闇堕ちした国王の魔法は強力で、アーシャはからっきしなので、立ち向かおうにもどうしようもなかった。
だからアーシャたちは、民衆を立ち上がらせ、民衆全員が持っている夢と歌の力で国王を倒した。
夢=魔法と解釈しようとしまいと、話の流れとしては、
「魔法は誰かひとりのものであるべきではない」
というメッセージが成り立っている。

国王の魔法がなくなった後も、ロサスが大きく乱れることはなかった。
王妃の機転の利いた治世によって、お互いが手を取り合って夢へ向かって歩いていくことができる、みんなが夢を叶えられる国となった。
もう魔法は必要ないね、よかった、よかった。となったその矢先、

なぜかアーシャが魔法を手に入れてしまった。

しかも、周囲の仲間たちは「それが当然!」と言わんばかりの笑顔でそれを承諾した。

どう考えても矛盾が発生している。
だから同居人は「あの描写は不要だった」と指摘しているわけだ。
なるほど、と思った。
同居人は僕に
「何か好意的に解釈可能だったりしないか、一緒に考えてほしい」
と言うので、一緒に考えてみた結果、
好意的どころか逆に割と最悪な解釈に辿り着いてしまった。

魔法をアーシャが手に入れるときの周囲の仲間の、是非を問おうともしない「それが当然!^^」という笑顔。
最後に魔法を手に入れた主人公アーシャは有色人種である。一方、今作で徹底的に悪役として描かれ打倒された国王は碧眼の白人だった。
ディズニーを取り巻くポリコレ事情も踏まえると、どうしても
あの描写は「これからは有色人種が魔法=権力をふるうべき!」というポリコレ描写だったのではないか?と疑えてしまう。

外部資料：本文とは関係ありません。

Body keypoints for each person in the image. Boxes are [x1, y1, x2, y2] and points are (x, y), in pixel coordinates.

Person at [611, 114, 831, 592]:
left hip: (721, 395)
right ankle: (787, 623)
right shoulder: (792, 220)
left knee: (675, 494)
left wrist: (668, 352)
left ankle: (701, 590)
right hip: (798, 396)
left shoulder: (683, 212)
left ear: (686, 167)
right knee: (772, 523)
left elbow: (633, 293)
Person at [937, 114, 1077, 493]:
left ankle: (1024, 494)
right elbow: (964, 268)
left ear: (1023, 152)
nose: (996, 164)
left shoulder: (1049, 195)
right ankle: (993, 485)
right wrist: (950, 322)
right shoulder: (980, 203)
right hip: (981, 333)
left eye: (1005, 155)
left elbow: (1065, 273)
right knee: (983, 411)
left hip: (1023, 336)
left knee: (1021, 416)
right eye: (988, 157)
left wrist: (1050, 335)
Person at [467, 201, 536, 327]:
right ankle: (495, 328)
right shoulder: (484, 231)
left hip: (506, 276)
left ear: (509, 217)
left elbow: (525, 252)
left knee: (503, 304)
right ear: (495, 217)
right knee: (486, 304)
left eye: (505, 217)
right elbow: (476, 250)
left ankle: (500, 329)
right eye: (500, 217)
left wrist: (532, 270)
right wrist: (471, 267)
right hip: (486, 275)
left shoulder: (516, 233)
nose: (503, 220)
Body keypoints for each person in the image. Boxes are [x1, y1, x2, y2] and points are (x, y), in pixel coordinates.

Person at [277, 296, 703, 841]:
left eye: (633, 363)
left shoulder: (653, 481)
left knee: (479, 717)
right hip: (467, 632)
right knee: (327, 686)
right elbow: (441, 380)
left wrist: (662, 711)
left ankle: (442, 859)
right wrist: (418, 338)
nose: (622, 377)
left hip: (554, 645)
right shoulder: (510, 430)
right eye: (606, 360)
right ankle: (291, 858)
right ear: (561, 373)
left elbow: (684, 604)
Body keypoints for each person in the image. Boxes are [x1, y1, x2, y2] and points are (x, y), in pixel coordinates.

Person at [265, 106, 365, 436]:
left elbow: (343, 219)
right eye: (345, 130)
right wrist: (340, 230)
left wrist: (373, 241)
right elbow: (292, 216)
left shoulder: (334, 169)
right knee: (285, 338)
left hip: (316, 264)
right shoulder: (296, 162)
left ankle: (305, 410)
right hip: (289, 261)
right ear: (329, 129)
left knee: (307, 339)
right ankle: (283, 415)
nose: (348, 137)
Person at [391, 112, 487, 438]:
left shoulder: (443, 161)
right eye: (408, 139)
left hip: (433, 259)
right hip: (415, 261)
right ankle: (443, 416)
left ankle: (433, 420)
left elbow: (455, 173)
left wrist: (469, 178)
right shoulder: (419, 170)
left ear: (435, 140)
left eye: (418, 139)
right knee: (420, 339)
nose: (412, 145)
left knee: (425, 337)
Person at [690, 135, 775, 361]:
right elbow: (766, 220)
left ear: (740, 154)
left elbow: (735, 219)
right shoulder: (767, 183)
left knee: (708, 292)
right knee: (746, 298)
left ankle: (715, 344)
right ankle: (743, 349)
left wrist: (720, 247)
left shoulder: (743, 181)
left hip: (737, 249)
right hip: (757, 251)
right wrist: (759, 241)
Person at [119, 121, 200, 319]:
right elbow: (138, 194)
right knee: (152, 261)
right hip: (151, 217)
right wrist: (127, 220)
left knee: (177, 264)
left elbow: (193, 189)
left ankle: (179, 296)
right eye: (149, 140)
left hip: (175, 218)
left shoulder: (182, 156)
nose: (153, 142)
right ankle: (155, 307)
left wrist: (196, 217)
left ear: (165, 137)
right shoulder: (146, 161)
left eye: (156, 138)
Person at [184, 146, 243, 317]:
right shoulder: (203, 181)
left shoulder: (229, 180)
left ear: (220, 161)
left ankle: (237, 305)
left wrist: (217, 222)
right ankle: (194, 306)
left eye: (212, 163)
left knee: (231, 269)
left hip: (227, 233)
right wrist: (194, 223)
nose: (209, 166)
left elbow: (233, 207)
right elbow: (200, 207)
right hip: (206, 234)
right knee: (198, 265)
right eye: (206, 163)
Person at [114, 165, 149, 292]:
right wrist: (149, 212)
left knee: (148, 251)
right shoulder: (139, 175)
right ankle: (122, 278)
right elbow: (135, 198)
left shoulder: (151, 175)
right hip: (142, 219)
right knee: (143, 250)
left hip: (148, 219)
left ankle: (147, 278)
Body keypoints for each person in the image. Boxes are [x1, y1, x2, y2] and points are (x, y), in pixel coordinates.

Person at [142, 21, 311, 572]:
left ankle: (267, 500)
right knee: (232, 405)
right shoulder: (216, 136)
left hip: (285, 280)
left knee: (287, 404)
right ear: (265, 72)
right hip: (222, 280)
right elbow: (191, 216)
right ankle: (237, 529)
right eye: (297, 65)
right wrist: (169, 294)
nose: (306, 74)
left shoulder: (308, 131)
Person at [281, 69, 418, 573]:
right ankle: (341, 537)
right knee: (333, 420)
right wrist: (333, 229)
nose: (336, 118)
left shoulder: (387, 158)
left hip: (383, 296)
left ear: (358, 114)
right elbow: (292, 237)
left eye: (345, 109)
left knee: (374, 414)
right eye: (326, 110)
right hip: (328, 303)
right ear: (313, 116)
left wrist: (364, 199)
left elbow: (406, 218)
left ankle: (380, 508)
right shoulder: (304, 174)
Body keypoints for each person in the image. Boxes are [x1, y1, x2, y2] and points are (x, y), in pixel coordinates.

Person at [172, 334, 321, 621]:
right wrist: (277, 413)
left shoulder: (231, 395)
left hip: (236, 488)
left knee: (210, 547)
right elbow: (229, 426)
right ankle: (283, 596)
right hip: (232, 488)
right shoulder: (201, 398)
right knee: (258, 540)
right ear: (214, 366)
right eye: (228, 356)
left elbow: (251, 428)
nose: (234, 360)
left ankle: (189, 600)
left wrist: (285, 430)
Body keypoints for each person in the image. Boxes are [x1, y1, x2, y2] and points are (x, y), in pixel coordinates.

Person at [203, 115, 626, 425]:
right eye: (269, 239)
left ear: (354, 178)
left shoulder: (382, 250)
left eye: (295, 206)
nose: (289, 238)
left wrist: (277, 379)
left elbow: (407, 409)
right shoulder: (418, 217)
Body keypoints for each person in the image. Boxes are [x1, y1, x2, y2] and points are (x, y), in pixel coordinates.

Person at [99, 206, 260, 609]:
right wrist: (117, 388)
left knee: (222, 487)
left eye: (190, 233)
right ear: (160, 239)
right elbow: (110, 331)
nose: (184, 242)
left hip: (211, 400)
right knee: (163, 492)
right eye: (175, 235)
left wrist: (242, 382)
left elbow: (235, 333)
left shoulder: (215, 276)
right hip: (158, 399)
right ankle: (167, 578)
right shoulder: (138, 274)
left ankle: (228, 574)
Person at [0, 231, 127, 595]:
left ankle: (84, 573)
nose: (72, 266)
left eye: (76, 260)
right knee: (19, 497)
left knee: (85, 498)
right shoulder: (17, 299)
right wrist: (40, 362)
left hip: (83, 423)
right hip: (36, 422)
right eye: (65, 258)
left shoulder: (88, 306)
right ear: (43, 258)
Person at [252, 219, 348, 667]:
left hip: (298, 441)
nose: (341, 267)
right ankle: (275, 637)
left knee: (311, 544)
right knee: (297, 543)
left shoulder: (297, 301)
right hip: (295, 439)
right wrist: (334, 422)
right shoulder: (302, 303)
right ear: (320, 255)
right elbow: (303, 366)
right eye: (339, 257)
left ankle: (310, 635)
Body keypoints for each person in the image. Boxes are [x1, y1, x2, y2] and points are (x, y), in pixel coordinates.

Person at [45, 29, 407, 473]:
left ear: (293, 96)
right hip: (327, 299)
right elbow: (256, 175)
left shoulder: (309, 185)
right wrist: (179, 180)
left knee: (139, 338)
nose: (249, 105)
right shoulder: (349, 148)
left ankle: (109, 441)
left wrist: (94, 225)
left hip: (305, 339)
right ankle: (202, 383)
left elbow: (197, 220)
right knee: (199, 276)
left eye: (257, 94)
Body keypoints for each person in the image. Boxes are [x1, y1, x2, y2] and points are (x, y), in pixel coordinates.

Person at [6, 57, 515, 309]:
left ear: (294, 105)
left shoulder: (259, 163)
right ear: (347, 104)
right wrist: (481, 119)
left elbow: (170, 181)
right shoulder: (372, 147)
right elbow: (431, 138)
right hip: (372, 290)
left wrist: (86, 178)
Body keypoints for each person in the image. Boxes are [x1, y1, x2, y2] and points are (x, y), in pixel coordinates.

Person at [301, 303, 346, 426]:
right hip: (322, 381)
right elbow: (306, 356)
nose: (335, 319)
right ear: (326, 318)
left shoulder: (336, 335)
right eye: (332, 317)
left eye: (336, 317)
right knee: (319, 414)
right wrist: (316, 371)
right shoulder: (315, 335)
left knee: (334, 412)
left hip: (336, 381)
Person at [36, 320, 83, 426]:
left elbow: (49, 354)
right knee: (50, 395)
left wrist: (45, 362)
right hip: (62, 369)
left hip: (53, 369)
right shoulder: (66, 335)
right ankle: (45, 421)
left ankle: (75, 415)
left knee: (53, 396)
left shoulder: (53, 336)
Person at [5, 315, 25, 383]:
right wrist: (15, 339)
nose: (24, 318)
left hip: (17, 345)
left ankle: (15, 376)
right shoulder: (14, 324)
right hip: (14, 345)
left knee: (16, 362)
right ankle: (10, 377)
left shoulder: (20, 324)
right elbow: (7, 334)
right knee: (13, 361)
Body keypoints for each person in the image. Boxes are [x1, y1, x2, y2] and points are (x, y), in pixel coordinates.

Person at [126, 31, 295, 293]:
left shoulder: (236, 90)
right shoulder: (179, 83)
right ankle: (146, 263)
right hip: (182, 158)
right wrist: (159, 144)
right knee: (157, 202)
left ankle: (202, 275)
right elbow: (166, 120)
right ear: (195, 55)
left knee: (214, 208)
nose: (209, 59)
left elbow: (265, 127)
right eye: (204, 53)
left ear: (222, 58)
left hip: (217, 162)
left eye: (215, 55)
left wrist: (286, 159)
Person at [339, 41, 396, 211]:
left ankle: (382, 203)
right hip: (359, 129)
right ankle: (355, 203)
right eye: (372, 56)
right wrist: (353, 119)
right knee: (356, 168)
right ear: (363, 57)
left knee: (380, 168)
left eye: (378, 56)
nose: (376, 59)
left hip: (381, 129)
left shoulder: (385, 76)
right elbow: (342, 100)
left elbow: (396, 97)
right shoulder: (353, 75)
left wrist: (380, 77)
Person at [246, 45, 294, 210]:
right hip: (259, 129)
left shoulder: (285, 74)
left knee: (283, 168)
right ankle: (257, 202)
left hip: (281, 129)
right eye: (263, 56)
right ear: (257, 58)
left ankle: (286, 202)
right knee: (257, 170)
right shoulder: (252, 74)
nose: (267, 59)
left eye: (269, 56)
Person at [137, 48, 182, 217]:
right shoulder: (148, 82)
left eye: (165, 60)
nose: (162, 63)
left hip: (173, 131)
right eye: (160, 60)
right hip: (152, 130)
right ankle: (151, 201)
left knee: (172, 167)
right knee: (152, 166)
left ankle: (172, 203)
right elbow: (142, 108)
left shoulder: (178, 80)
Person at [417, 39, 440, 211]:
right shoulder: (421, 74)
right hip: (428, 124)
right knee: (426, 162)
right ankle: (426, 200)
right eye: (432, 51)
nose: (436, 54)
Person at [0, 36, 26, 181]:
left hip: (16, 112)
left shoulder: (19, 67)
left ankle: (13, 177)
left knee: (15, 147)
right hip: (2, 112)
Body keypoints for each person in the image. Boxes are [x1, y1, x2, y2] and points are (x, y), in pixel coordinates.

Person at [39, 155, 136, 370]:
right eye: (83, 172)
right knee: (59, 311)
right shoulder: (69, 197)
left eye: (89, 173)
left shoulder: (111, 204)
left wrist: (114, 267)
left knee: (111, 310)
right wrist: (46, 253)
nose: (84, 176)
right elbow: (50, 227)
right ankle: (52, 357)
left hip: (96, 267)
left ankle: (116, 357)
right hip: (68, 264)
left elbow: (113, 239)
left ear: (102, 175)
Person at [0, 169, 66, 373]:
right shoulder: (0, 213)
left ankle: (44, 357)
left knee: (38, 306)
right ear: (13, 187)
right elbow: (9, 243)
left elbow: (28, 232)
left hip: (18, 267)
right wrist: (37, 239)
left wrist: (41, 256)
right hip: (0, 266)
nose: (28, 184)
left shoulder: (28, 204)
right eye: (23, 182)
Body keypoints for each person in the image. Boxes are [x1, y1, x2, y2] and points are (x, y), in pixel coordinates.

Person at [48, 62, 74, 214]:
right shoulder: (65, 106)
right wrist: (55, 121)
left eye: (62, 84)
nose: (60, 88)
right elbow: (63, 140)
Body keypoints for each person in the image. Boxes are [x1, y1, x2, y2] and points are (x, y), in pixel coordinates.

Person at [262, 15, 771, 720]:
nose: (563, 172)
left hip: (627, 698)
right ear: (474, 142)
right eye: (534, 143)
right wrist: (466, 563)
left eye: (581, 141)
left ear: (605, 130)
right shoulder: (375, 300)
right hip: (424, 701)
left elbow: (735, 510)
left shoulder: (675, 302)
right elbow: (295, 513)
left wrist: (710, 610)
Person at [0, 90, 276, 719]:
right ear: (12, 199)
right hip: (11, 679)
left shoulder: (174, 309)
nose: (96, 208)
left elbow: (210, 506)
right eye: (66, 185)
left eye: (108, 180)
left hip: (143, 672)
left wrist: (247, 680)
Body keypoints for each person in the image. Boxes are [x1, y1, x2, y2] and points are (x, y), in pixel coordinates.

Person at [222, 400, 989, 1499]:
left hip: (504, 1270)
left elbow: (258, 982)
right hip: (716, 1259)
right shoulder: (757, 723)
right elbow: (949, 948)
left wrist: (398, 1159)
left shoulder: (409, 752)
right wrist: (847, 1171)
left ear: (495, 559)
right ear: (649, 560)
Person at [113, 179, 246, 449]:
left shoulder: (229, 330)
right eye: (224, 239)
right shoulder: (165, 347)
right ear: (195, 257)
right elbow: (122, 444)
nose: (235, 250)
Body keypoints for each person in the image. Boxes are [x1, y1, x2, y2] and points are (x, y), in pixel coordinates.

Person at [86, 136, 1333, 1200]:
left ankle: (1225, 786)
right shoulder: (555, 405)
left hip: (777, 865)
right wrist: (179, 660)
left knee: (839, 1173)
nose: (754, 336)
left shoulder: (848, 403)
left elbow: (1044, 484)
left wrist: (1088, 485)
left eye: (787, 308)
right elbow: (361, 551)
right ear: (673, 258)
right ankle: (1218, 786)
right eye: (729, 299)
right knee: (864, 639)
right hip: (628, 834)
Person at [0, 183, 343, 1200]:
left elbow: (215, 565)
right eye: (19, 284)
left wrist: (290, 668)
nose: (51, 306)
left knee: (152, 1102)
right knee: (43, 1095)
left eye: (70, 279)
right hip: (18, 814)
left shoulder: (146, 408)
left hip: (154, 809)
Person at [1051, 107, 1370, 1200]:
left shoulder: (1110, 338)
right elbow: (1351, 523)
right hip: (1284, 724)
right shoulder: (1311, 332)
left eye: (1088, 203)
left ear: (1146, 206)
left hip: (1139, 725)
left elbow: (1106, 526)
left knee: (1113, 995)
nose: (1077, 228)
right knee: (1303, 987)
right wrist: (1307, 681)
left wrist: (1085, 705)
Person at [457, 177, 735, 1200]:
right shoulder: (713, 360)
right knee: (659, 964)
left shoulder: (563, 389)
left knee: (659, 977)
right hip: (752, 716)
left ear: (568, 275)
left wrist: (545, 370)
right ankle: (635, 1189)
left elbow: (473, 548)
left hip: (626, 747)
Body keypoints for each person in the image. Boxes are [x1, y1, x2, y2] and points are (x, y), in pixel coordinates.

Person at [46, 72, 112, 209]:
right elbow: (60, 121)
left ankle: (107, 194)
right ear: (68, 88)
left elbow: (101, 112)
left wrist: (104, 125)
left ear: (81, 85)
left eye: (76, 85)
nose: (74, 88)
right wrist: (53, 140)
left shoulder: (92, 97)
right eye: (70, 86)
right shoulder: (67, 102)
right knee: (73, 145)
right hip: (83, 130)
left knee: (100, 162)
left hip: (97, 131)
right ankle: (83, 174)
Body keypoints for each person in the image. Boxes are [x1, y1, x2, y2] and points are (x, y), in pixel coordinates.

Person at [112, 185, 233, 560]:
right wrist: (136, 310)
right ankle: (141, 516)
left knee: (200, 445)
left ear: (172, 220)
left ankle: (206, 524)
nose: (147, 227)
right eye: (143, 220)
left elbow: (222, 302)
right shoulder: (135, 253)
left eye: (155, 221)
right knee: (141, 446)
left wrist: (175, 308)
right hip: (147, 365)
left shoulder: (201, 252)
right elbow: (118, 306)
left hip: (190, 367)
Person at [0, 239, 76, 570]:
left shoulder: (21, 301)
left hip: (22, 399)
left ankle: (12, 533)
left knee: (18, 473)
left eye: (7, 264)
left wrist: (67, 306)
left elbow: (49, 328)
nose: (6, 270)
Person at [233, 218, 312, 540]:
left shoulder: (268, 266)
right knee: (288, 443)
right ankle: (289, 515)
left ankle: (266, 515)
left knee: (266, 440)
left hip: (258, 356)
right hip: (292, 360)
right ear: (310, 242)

「アーシャは魔法が下手」という設定を忘れてはいけない。実際がっつり尺を割いて魔法の下手さを描写していた。アーシャはピンチの局面で、樹木にドレスを着せる魔法しか使えなかったのだから。
そんなアーシャに魔法の杖が渡るのを誰も止めない。
「お前たち有色人種は未熟だ」「未熟な者が権力を握るのを誰も止めない。せいぜいやってみるといい」
という相当に嫌味な解釈をすることが可能ではないか?

ポリコレへの過剰配慮をやめると表明したディズニースタジオだが、そうなるまでの間に内部では、エンタメよりポリコレを優先する方針へ嫌気が刺したベテランアニメーターの脱退や、技術でなくマイノリティ性で決まる雇用、等々、あまり健全でないことが起こっていたと噂されている。
そんな噂も併せて邪推するならば「未熟な奴に権利を渡すことが当然とされる」というシーンをぶち込むことで、ポリコレの是非を観客に考えさせたかった

いや、ディズニーは今までのポリコレ傾倒に決別しようとしたのかもしれない。
つまりそれはこういうことだ。
「良かった点」で触れたように、この映画は表面的にはポリコレを薄味にして取り入れている。そこだけ見ればディズニーは相変わらずポリコレが大好きかのように受け取れる。
しかし。あの魔法の杖の描写を幕引き直前で挟むことによって、ストーリーのメッセージ性をポリコレで破壊することを、ディズニースタジオ自身が成し遂げて見せたのである。
「せっかくここまで良い物語だったのに、最後の最後にポリコレのせいで台無しになってしまいました お前らのせいです あ~あ」というわけだ。
つまるところ『ウィッシュ』はメタ的なところで反ポリコレを達成するための映画だったのではないか

同居人は「うわ~、ありそ~」と苦笑いしていた。
こういう解釈を考え、共有するのは(悪趣味は承知の上で)それはそれで楽しいことなのだが、当たってようと外れてようと、こうやって作品の外側を考えさせられている時点で、あの描写はノイズでしかなかったな、と思う。それによってエンタメの根幹、創作作品そのものの良さが損なわれるっていうのはやはりダメだ、とも思う。

リメイクや地上波放映するときにはカットして流す方がいいね、ということで、僕と同居人の間では結論が落ち着いた。